## Work item
Below is a listing. Write out exactly its lines between the one holding "citazione introduttivo del" and the one holding "567/2017 munita della", inclusive.

╭──

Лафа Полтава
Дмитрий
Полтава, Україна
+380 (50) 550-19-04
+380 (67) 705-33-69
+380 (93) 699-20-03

╰──
╭──

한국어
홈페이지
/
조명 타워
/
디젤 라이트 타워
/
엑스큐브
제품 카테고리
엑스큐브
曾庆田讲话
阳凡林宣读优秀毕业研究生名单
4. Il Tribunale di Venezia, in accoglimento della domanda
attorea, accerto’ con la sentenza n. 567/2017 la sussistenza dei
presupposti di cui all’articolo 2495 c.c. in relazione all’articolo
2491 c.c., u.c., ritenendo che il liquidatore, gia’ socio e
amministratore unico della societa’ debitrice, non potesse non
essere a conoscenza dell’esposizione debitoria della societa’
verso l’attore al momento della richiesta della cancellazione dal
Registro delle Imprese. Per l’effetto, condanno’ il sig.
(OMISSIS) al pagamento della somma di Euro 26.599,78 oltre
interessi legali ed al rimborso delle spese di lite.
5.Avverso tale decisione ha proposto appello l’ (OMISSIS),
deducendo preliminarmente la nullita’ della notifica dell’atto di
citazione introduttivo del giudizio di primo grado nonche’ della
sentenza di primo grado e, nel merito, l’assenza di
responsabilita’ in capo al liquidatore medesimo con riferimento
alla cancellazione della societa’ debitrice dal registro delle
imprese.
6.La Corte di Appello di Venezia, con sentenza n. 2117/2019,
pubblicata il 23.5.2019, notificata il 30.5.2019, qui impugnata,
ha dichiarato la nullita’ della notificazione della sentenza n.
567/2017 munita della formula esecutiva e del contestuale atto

╰──

## Exercise answer
citazione introduttivo del giudizio di primo grado nonche’ della
sentenza di primo grado e, nel merito, l’assenza di
responsabilita’ in capo al liquidatore medesimo con riferimento
alla cancellazione della societa’ debitrice dal registro delle
imprese.
6.La Corte di Appello di Venezia, con sentenza n. 2117/2019,
pubblicata il 23.5.2019, notificata il 30.5.2019, qui impugnata,
ha dichiarato la nullita’ della notificazione della sentenza n.
567/2017 munita della formula esecutiva e del contestuale atto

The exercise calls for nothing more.